A brief history of women historians at St Andrews

Aileen Fyfe
Monday 23 October 2023

From 1877 onwards, the innovative St Andrews LLA qualification  enabled women from across the UK (and beyond) to be examined and certified to degree level, at a time when few universities were willing to award degrees to women. History was one of the subjects available, which meant that women could be examined and certified in History at St Andrews before their male counterparts, who were studying for general M.A. degrees, could be!

Women were first admitted to the University as degree students in 1892, and in 1895, Agnes Forbes Blackadder became the first woman to graduate with an M.A. You can read more about trailblazing women at St Andrews on the Special Collections blog

The admission of women was part of a wider series of reforms to Scottish universities in the 1890s. Among them were changes to the degree regulations for the Faculty of Arts, and the introduction of new subjects in which Honours degrees might be taken. One of those new subjects was History, and a new University Lectureship in History was filled in 1896.

In 1900, the first two students graduated with Honours in History; and in 1903, the five Honours M.A. historians included our first two women: Elizabeth Peddie Steele Hutton and Helen Douglas-Irvine.
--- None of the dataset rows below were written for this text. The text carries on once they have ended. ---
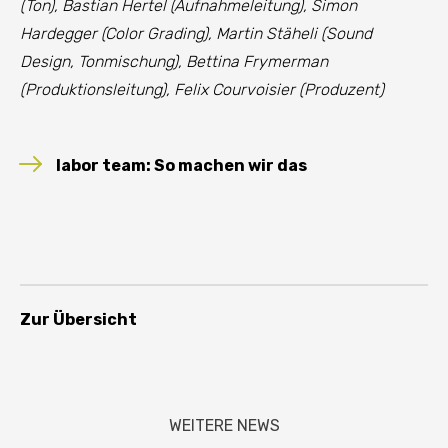
(Ton), Bastian Hertel (Aufnahmeleitung), Simon
Hardegger (Color Grading), Martin Stäheli (Sound
Design, Tonmischung), Bettina Frymerman
(Produktionsleitung), Felix Courvoisier (Produzent)
labor team: So machen wir das
Zur Übersicht
WEITERE NEWS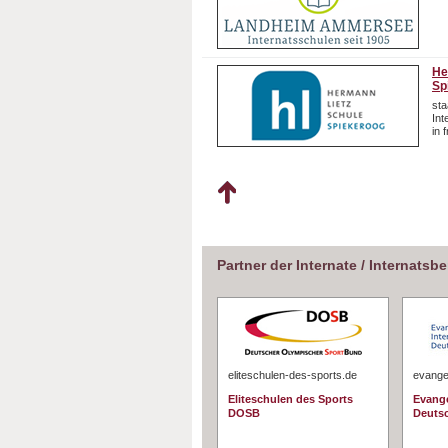
He
Sp
sta
In
in 
Partner der Internate / Internatsb
eliteschulen-des-sports.de
evangel
Eliteschulen des Sports
Evange
DOSB
Deuts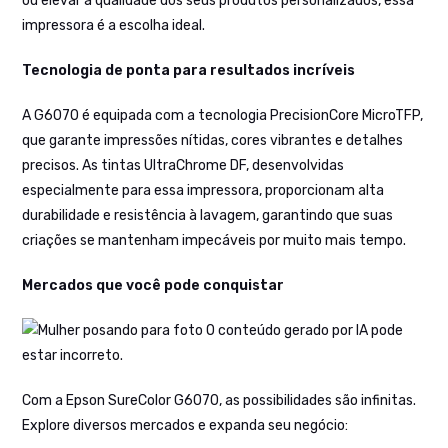
ou elevar a qualidade dos seus produtos personalizados, essa
impressora é a escolha ideal.
Tecnologia de ponta para resultados incríveis
A G6070 é equipada com a tecnologia PrecisionCore MicroTFP,
que garante impressões nítidas, cores vibrantes e detalhes
precisos. As tintas UltraChrome DF, desenvolvidas
especialmente para essa impressora, proporcionam alta
durabilidade e resistência à lavagem, garantindo que suas
criações se mantenham impecáveis por muito mais tempo.
Mercados que você pode conquistar
Com a Epson SureColor G6070, as possibilidades são infinitas.
Explore diversos mercados e expanda seu negócio: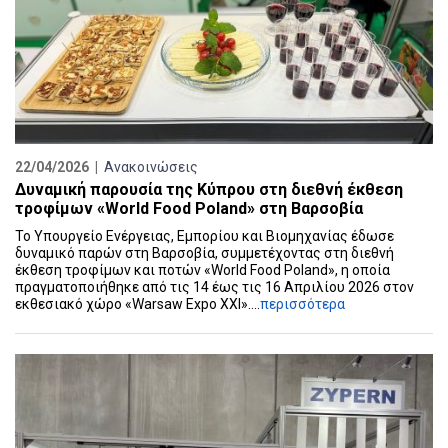
22/04/2026 |
Ανακοινώσεις
Δυναμική παρουσία της Κύπρου στη διεθνή έκθεση
τροφίμων «World Food Poland» στη Βαρσοβία
Το Υπουργείο Ενέργειας, Εμπορίου και Βιομηχανίας έδωσε
δυναμικό παρών στη Βαρσοβία, συμμετέχοντας στη διεθνή
έκθεση τροφίμων και ποτών «World Food Poland», η οποία
πραγματοποιήθηκε από τις 14 έως τις 16 Απριλίου 2026 στον
εκθεσιακό χώρο «Warsaw Expo XXI»....
περισσότερα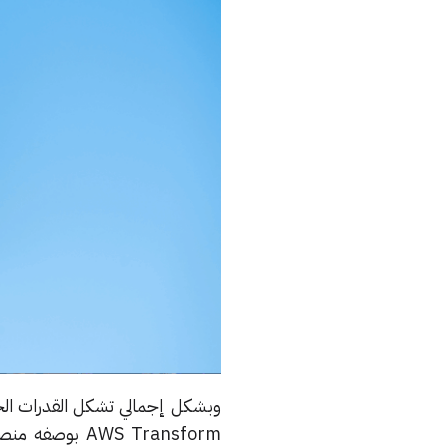
وبشكل إجمالي تشكل القدرات الجدي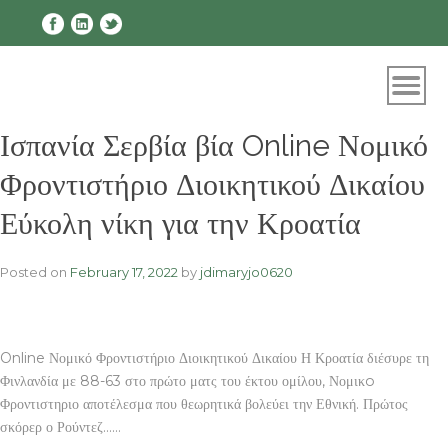
Skip
to
content
Ισπανία Σερβία βία Online Νομικό
Φροντιστήριο Διοικητικού Δικαίου
Εύκολη νίκη για την Κροατία
Posted on
February 17, 2022
by
jdimaryjo0620
Online Νομικό Φροντιστήριο Διοικητικού Δικαίου Η Κροατία διέσυρε τη
Φινλανδία με 88-63 στο πρώτο ματς του έκτου ομίλου, Νομικo
Φροντιστηριο αποτέλεσμα που θεωρητικά βολεύει την Εθνική. Πρώτος
σκόρερ ο Ρούντεζ……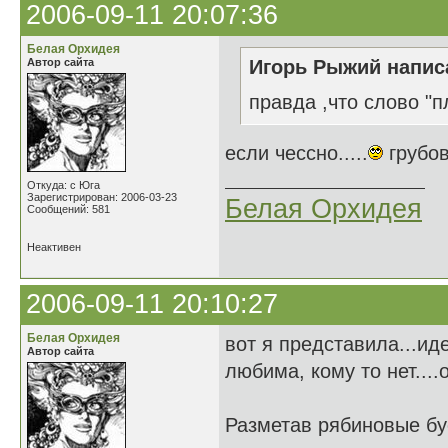
2006-09-11 20:07:36
Белая Орхидея
Автор сайта
Игорь Рыжий написа
правда ,что слово "п
если чессно.....
грубов
Откуда: с Юга
Зарегистрирован: 2006-03-23
Белая Орхидея
Сообщений: 581
Неактивен
2006-09-11 20:10:27
Белая Орхидея
вот я представила...ид
Автор сайта
любима, кому то нет....
Разметав рябиновые б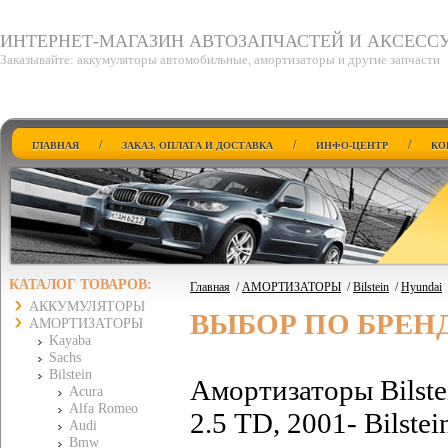
ИНТЕРНЕТ-МАГАЗИН АВТОЗАПЧАСТЕЙ И АКСЕСС
Заказывайте: аккумуляторы автомобильные, амортизаторы и другие запчасти
/
/
/
ГЛАВНАЯ
ЗАКАЗ, ОПЛАТА И ДОСТАВКА
ИНФО-ЦЕНТР
КО
КАТАЛОГ ТОВАРОВ:
Главная
/
АМОРТИЗАТОРЫ
/
Bilstein
/
Hyundai
АККУМУЛЯТОРЫ
ВЫБОР ПО БРЕН
АМОРТИЗАТОРЫ
Kayaba
Sachs
Bilstein
Амортизаторы Bilst
Acura
Alfa Romeo
2.5 TD, 2001- Bilste
Audi
Bmw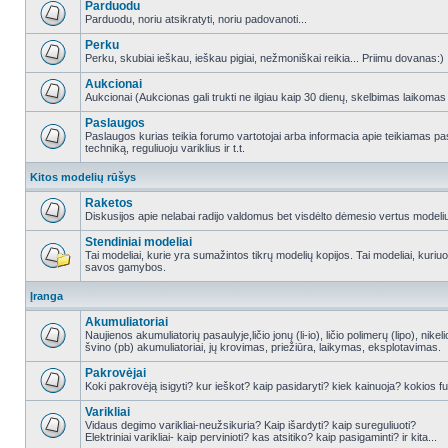
Parduodu
Parduodu, noriu atsikratyti, noriu padovanoti...
Perku
Perku, skubiai ieškau, ieškau pigiai, nežmoniškai reikia... Priimu dovanas:)
Aukcionai
Aukcionai (Aukcionas gali trukti ne ilgiau kaip 30 dienų, skelbimas laikomas
Paslaugos
Paslaugos kurias teikia forumo vartotojai arba informacia apie teikiamas
techniką, reguliuoju variklius ir t.t.
Kitos modelių rūšys
Raketos
Diskusijos apie nelabai radijo valdomus bet visdėlto dėmesio vertus modeli
Stendiniai modeliai
Tai modeliai, kurie yra sumažintos tikrų modelių kopijos. Tai modeliai, kuriuos 
savos gamybos.
Įranga
Akumuliatoriai
Naujienos akumuliatorių pasaulyje,ličio jonų (li-io), ličio polimerų (lipo), nike
švino (pb) akumuliatoriai, jų krovimas, priežiūra, laikymas, eksplotavimas.
Pakrovėjai
Koki pakrovėją isigyti? kur ieškot? kaip pasidaryti? kiek kainuoja? kokios fu
Varikliai
Vidaus degimo varikliai-neužsikuria? Kaip išardyti? kaip sureguliuoti?
Elektriniai varikliai- kaip pervinioti? kas atsitiko? kaip pasigaminti? ir kita...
In 1920, St Andrews began awarding the Ph.D. degree, for postgraduate research. In 1927 and 1928, Edith Macqueen and Edith Thomson became the first women to be granted the Ph.D. in History (both for research into early-modern Scotland). No other women historians gained PhDs at St Andrews till the 1950s.

It took longer for any women to be appointed to lectureships in HistoryJanet Isabella Low had served briefly as a Lecturer and Assistant in Modern History towards the end of the First World War, followed, even more briefly, by Elizabeth Hewat. We believe Doris Ketelbey was the first woman appointed to a long-term lectureship, in Modern History: she began as assistant lecturer in 1935, retiring in 1958 as senior lecturer.

In 1955, the broad-ranging ‘Modern History’ at St Andrews was replaced by two separate departments: Mediaeval History and Modern History. For a brief moment in the late 1950s, the newly-defined department of Modern History had two women historians on the staff, when Ketelbey was joined by Dr Margaret Lambert (who held a lectureship in Modern European History) – but then Ketelbey retired, and Lambert herself resigned in 1960.

The 1960s, however, would see a small group of women historians appointed: Lorna Walker, Ann Kettle and Barbara Crawford in Mediaeval History, and Anne Wright (d.1981) in Modern History.

Over the following decades, women would also come to hold research fellowships, tutorial positions and lectureships in the departments of history. But it would be 2009 before a woman became a professor, with the promotion of Frances Andrews.

So far, our research has been focusing on women who held formal appointments, but we recognise that other women historians have been temporarily or informally associated with the University. We look forward to learning more about them.